Posté par : Anne-Lise Belleut
Catégorie : News du Club

Delville Management, cabinet de management de transition premium et acteur de référence en France, a reçu jeudi 23 juin Jean-Marc Daniel, Economiste, professeur à l’ESCP Europe et chroniqueur chez BFM Business, au petit-déjeuner du Club Delville sur le thème : « Croissance : reprise ou feu de paille ? « 

Economiste réputé à l’esprit corrosif, Jean-Marc Daniel était l’invité du petit-déjeuner du Club Delville, en cette fin du mois de juin. Infatigable contempteur des politiques économiques menées depuis 40 ans par les gouvernements français successifs, le chroniqueur matinal de BFM Business a délivré un certain nombre de constats, avec la franchise qui le caractérise, sur la crise économique mondiale déclenchée en 2008 (subprimes) et sur les blocages français.
« Tout d’abord, je récuse le terme de crise, a-t-il lancé. Cette notion nous est rabâchée depuis des décennies. Or, en tant qu’économiste, je ne considère pas qu’il existe une quelconque normalité. L’essentiel est d’être en mesure de s’adapter en permanence aux aléas et aux mutations économiques et technologiques ». Selon Jean-Marc Daniel, de tout temps, les hommes ont résisté au changement et ont défendu des rentes, qui n’ont pu être mises à mal que grâce à la concurrence. « Les luddites – ceux qui s’opposent au progrès – comme les canuts au 19ème siècle, se sont toujours, en vain, opposés aux nouvelles technologies dont le développement est pourtant inéluctable », explique-t-il. Selon Jean-Marc Daniel, les rentiers et les luddites contemporains sont principalement concentrés dans l’Etat et dans la fonction publique. Il importe donc de s’y attaquer pour fluidifier l’économie et favoriser la croissance.

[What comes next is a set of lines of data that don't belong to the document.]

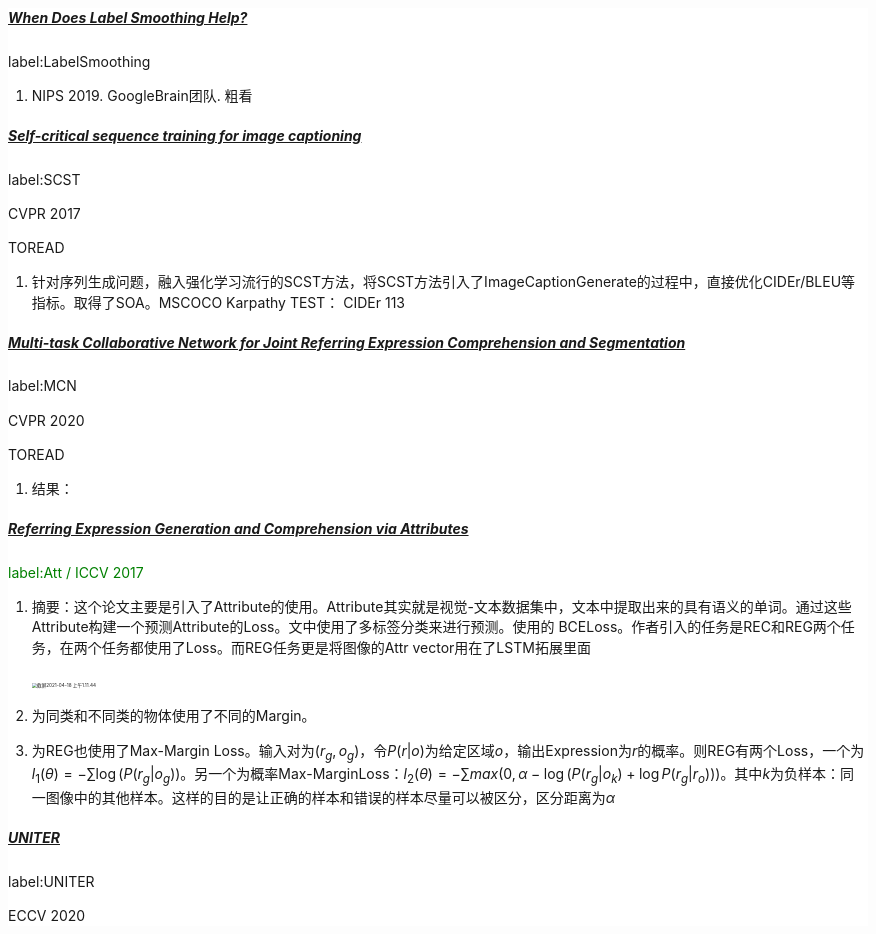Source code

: ##### [When Does Label Smoothing Help?](https://arxiv.org/pdf/1906.02629.pdf)

<span id='label-smoothing'>label:LabelSmoothing</span>

1. NIPS 2019. GoogleBrain团队. 粗看

##### [Self-critical sequence training for image captioning](https://openaccess.thecvf.com/content_cvpr_2017/papers/Rennie_Self-Critical_Sequence_Training_CVPR_2017_paper.pdf)

<span id='scst'>label:SCST</span>

CVPR 2017

TOREAD

1. 针对序列生成问题，融入强化学习流行的SCST方法，将SCST方法引入了ImageCaptionGenerate的过程中，直接优化CIDEr/BLEU等指标。取得了SOA。MSCOCO Karpathy TEST： CIDEr 113

##### [Multi-task Collaborative Network for Joint Referring Expression Comprehension and Segmentation](https://openaccess.thecvf.com/content_CVPR_2020/html/Luo_Multi-Task_Collaborative_Network_for_Joint_Referring_Expression_Comprehension_and_Segmentation_CVPR_2020_paper.html)

<span id='mcn'>label:MCN</span>

CVPR 2020

TOREAD

1. 结果：



##### [Referring Expression Generation and Comprehension via Attributes](https://faculty.ucmerced.edu/mhyang/papers/iccv2017_referring_expression.pdf)

<font color='green'> <span id='attribute'>label:Att / ICCV 2017</span> </font>

1. 摘要：这个论文主要是引入了Attribute的使用。Attribute其实就是视觉-文本数据集中，文本中提取出来的具有语义的单词。通过这些Attribute构建一个预测Attribute的Loss。文中使用了多标签分类来进行预测。使用的 BCELoss。作者引入的任务是REC和REG两个任务，在两个任务都使用了Loss。而REG任务更是将图像的Attr vector用在了LSTM拓展里面

   <img src="/xkblog/public/img/截屏2021-04-18 上午1.11.44.png" alt="截屏2021-04-18 上午1.11.44" style="zoom:33%;" />

2. 为同类和不同类的物体使用了不同的Margin。

3. 为REG也使用了Max-Margin Loss。输入对为$(r_g, o_g)$，令$P(r|o)$为给定区域$o$，输出Expression为$r$的概率。则REG有两个Loss，一个为$l_1(\theta) = -\sum \log(P(r_g|o_g))$。另一个为概率Max-MarginLoss：$l_2(\theta)=-\sum max(0, \alpha - \log(P(r_g|o_k) +\log P(r_g|r_o)))$。其中$k$为负样本：同一图像中的其他样本。这样的目的是让正确的样本和错误的样本尽量可以被区分，区分距离为$\alpha$



##### [UNITER](https://arxiv.org/pdf/1909.11740.pdf)

<span id='uniter'>label:UNITER</span>

ECCV 2020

Priorité à la croissance plus qu’à l’emploi

Selon l’économiste, depuis quarante ans, chaque leader politique accède au pouvoir en affirmant solennellement « Ma priorité, c’est l’emploi », avant de devoir admettre son échec, quelquefois de façon spectaculaire, comme François Mitterrand en juillet 1993 qui déclara : « Contre le chômage, on a tout essayé. ». « En réalité, nos dirigeants n’ont presque rien essayé. Ils se sont contentés d’accroître la demande publique sans mettre en regard les recettes équivalentes, ce qui a eu pour conséquence d’accroître la dette publique de manière exponentielle », constate Jean-Marc Daniel. En 1975, la dette issue de la Deuxième Guerre mondiale a été effacée par l’inflation, mais depuis cette date, plus aucun budget n’a été équilibré. « Depuis 1976, l’enjeu des gouvernements a été l’emploi, alors qu’il aurait dû être le pouvoir d’achat, et donc la croissance, qui passe par l’acceptation de mutations économiques et de destructions d’emplois », souligne Jean-Marc Daniel qui juge infiniment plus cohérent le modèle allemand. « Nos voisins allemands ont proposé à leurs partenaires européens de s’associer à eux dans la construction d’une Europe économique où les ajustements reposeraient non pas sur la demande publique et les corrections de prix relatifs par l’inflation, mais sur l’investissement privé et la pression exercée sur les acteurs. Ils n’ont guère été écoutés ». Selon Jean-Marc Daniel, les élites économiques hexagonales sont persuadées que l’inflation d’aujourd’hui réduit le coût du travail, l’inflation de demain effaçant, comme par enchantement, la dette publique née de l’accumulation de déficits. « Espérer réduire le chômage d’aujourd’hui grâce à un endettement croissant au prix de l’inflation de demain est un pari dangereux », estime Jean-Marc Daniel.

Depuis 1978, la France prend solennellement des engagements envers ses partenaires européens, puis s’empresse de ne pas les respecter. Par exemple, elle signe le traité de Maastricht mais laisse filer son déficit public à 6% du PIB dès 1993. Elle adopte le pacte de stabilité et de croissance mais refuse de s’y soumettre… « Il est urgent de mettre fin à ces mauvaises habitudes » juge Jean-Marc Daniel qui estime qu’il faut prendre acte de la société de déflation dans laquelle l’Europe bascule et au sein de laquelle la croissance du pouvoir d’achat sera générée grâce à la baisse des prix liée à la concurrence et non, comme dans la société des années 60 reposant sur des monopoles, en augmentant les salaires. « Dans ce monde sans inflation, concurrentiel, ce seront les créatifs et les entrepreneurs qui prendront le pouvoir. Les jeunes auront dans leur carrière professionnelle davantage de clients que de patrons » estime-t-il.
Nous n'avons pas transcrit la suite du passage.